Cumhurbaşkanı Recep Tayyip Erdoğan, Avukatlar Günü nedeniyle avukatlara seslendi. Cumhurbaşkanı Erdoğan'ın konuşmasının satır başları şöyle:
"Gezi olayları da Paralel Yapı'nın darbe girişimi de 7 Haziran öncesi yaratılan ortam da birbirinden farklı gibi görünüyor. Ama aynı dosyanın birbirini takip eden duruşmalarından bahsediyoruz.
Bölücü terör örgütü temmuz ayında eylemlere başladığında örgütün zekasını aşan bir planlamasının olduğunu gördüm. Şehit olan güvenlik güçlerimiz olmasa terör örgütünün eylemleri bizim için Gezi olaylarından daha büyük bir tehdit değil.
BROOKINGS ENSTİTÜSÜNDE YAŞANANLAR
Orası özgürlükler ülkesi. Ama kısa süre önce aynı yerde Obama’ya ölüm tehdidi gönderen birisi 3 yıla mahkum oluyor. Özgürlükler ülkesi ya şu anda içeride. Bizde tweetten filan mahkum olanı görmedim. Sadece olsa olsa tazminat alıyoruz. Onu daben almıyorum zaten avukat arkadaşlara 'bildiğiniz gibi yapın' diyorum.
Son seyahat. Brookings Enstitüsü'nde konuşmam var, malum yapılar gelmiş. 100-150 kişiler. Hayatta biraraya gelemeyecekler orada; PKK, PYD, ASALA, paralel devlet yapılanması ve Atatürkçü Düşünce Kuruluşu da orada. Kimisi YPG'nin paçavrasını sallıyor, paralel yapı temsilcisi orada. Önce hepsi bana saldırıyordu. Biraz sonra Atatürkçü Düşünce Kuruluşu'ndan birileri onlara saldırdı. Onlar birbirine girdi.
Öbür tarafta bizi destekleyen bir grup. Bağırdıkları kim Türkiye Cumhuriyeti Cumhurbaşkanı. Tablo açık ve net ortada.

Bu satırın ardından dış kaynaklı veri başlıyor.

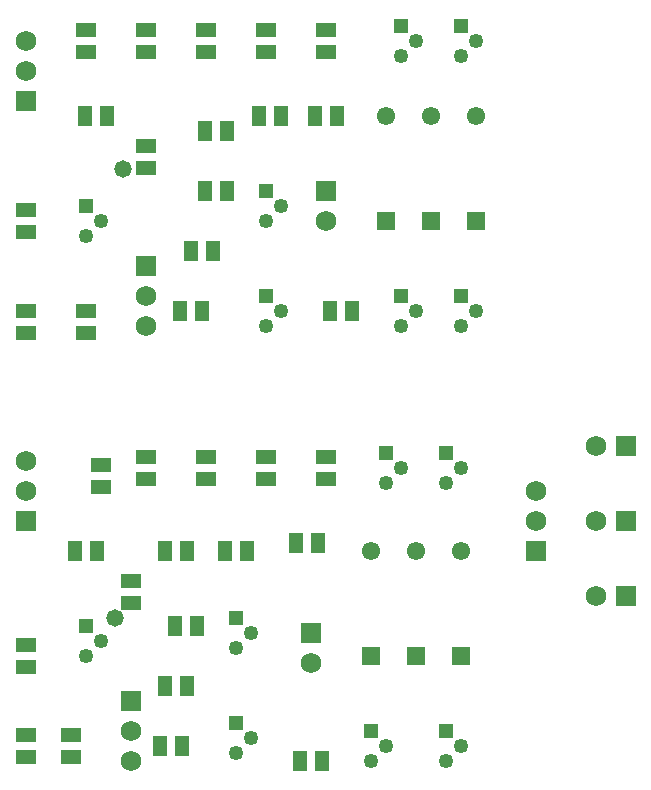
<source format=gts>
G04*
G04 #@! TF.GenerationSoftware,Altium Limited,Altium Designer,23.11.1 (41)*
G04*
G04 Layer_Color=8388736*
%FSLAX44Y44*%
%MOMM*%
G71*
G04*
G04 #@! TF.SameCoordinates,1A69B1BA-F8A6-4B25-9280-10EF192BA1B0*
G04*
G04*
G04 #@! TF.FilePolarity,Negative*
G04*
G01*
G75*
%ADD13R,1.6532X1.2532*%
%ADD14R,1.2532X1.6532*%
%ADD15R,1.7272X1.7272*%
%ADD16C,1.7272*%
%ADD17C,1.2532*%
%ADD18R,1.2532X1.2532*%
%ADD19R,1.5500X1.5500*%
%ADD20C,1.5500*%
%ADD21R,1.7272X1.7272*%
%ADD22C,1.4732*%
D13*
X279400Y660400D02*
D03*
Y641900D02*
D03*
Y745850D02*
D03*
Y727350D02*
D03*
X330200Y660400D02*
D03*
Y641900D02*
D03*
X381000Y800100D02*
D03*
Y781600D02*
D03*
X330200Y898250D02*
D03*
Y879750D02*
D03*
X381000Y898250D02*
D03*
Y879750D02*
D03*
X431800Y898250D02*
D03*
Y879750D02*
D03*
X482600Y898250D02*
D03*
Y879750D02*
D03*
X533400Y898250D02*
D03*
Y879750D02*
D03*
Y517850D02*
D03*
Y536350D02*
D03*
X482600Y517850D02*
D03*
Y536350D02*
D03*
X317500Y282850D02*
D03*
Y301350D02*
D03*
X431800Y517850D02*
D03*
Y536350D02*
D03*
X279400Y282850D02*
D03*
Y301350D02*
D03*
X368300Y413300D02*
D03*
Y431800D02*
D03*
X381000Y517850D02*
D03*
Y536350D02*
D03*
X279400Y359050D02*
D03*
Y377550D02*
D03*
X342900Y511450D02*
D03*
Y529950D02*
D03*
D14*
X428350Y660400D02*
D03*
X409850D02*
D03*
X437600Y711200D02*
D03*
X419100D02*
D03*
X347850Y825500D02*
D03*
X329350D02*
D03*
X449450Y762000D02*
D03*
X430950D02*
D03*
X449450Y812800D02*
D03*
X430950D02*
D03*
X495300Y825500D02*
D03*
X476800D02*
D03*
X542650D02*
D03*
X524150D02*
D03*
X555350Y660400D02*
D03*
X536850D02*
D03*
X511450Y279400D02*
D03*
X529950D02*
D03*
X508000Y463600D02*
D03*
X526500D02*
D03*
X397150Y342900D02*
D03*
X415650D02*
D03*
X392850Y292100D02*
D03*
X411350D02*
D03*
X447950Y457200D02*
D03*
X466450D02*
D03*
X405550Y393700D02*
D03*
X424050D02*
D03*
X397150Y457200D02*
D03*
X415650D02*
D03*
X320950D02*
D03*
X339450D02*
D03*
D15*
X279400Y838200D02*
D03*
X381000Y698500D02*
D03*
X533400Y762000D02*
D03*
X279400Y482600D02*
D03*
X520700Y387400D02*
D03*
X711200Y457200D02*
D03*
X368300Y330200D02*
D03*
D16*
X279400Y863600D02*
D03*
Y889000D02*
D03*
X381000Y673100D02*
D03*
Y647700D02*
D03*
X533400Y736600D02*
D03*
X762000Y546100D02*
D03*
Y419100D02*
D03*
Y482600D02*
D03*
X279400Y533400D02*
D03*
Y508000D02*
D03*
X520700Y362000D02*
D03*
X711200Y508000D02*
D03*
Y482600D02*
D03*
X368300Y279400D02*
D03*
Y304800D02*
D03*
D17*
X330200Y723900D02*
D03*
X342900Y736600D02*
D03*
X482600D02*
D03*
X495300Y749300D02*
D03*
X482600Y647700D02*
D03*
X495300Y660400D02*
D03*
X596900Y647700D02*
D03*
X609600Y660400D02*
D03*
X647700Y647700D02*
D03*
X660400Y660400D02*
D03*
X647700Y876300D02*
D03*
X660400Y889000D02*
D03*
X596900Y876300D02*
D03*
X609600Y889000D02*
D03*
X647700Y292100D02*
D03*
X635000Y279400D02*
D03*
X647700Y527100D02*
D03*
X635000Y514400D02*
D03*
X584200Y292100D02*
D03*
X571500Y279400D02*
D03*
X596900Y527100D02*
D03*
X584200Y514400D02*
D03*
X469900Y298500D02*
D03*
X457200Y285800D02*
D03*
X469900Y387400D02*
D03*
X457200Y374700D02*
D03*
X342900Y381000D02*
D03*
X330200Y368300D02*
D03*
D18*
Y749300D02*
D03*
X482600Y762000D02*
D03*
Y673100D02*
D03*
X596900D02*
D03*
X647700D02*
D03*
Y901700D02*
D03*
X596900D02*
D03*
X635000Y304800D02*
D03*
Y539800D02*
D03*
X571500Y304800D02*
D03*
X584200Y539800D02*
D03*
X457200Y311200D02*
D03*
Y400100D02*
D03*
X330200Y393700D02*
D03*
D19*
X584200Y736600D02*
D03*
X660400D02*
D03*
X622300D02*
D03*
X647700Y368400D02*
D03*
X609600D02*
D03*
X571500D02*
D03*
D20*
X584200Y825400D02*
D03*
X660400D02*
D03*
X622300D02*
D03*
X647700Y457200D02*
D03*
X609600D02*
D03*
X571500D02*
D03*
D21*
X787400Y546100D02*
D03*
Y419100D02*
D03*
Y482600D02*
D03*
D22*
X361696Y780796D02*
D03*
X355092Y400092D02*
D03*
M02*

</source>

Kimler, kime, karşı nerede bir araya geliyor? Güvenlik güçlerinin müdahalesi söz konusu değil. Orası özgürlükler ülkesi. Obama'yaTwitter'dan ölüm tehdidi gönderen birisi 3 yıla mahkum oluyor. Özgürlükler ülkesi ya. Bana onca ölüm tehditleri oluyor, alsak alsak tazminat alıyoruz.
Kuzu postuna bürünmüş sırtlanlar terör örgütüne hizmet ediyorlar. Devletine milletine ihanet eden kimseyi sırtımızda taşımak zorunda değiliz. Şehitlerimiz oluyor. Ciğerimiz dağlanıyor. Gün geliyor bizler de anneler gibi mahzun hale düşüyoruz. Ama şunu biliyoruz bu araziler tapu kadastrosundaki yerler değildir. Bu topraklar şüheda kanıyla ıslanınca vatan olur.
Belki biz bir ölüyoruz ama en az on yirmi otuz onlardan öldürüyoruz. Bunlar bizim vatandaşımız dahi olamazlar. Bizim gidecek başka bir vatanımız yok. Vatanını kaybetmenin özgürlüğünü yitirmenin ne demek olduğunu işte bölgemizdeki gelişmelere bakınca görüyoruz.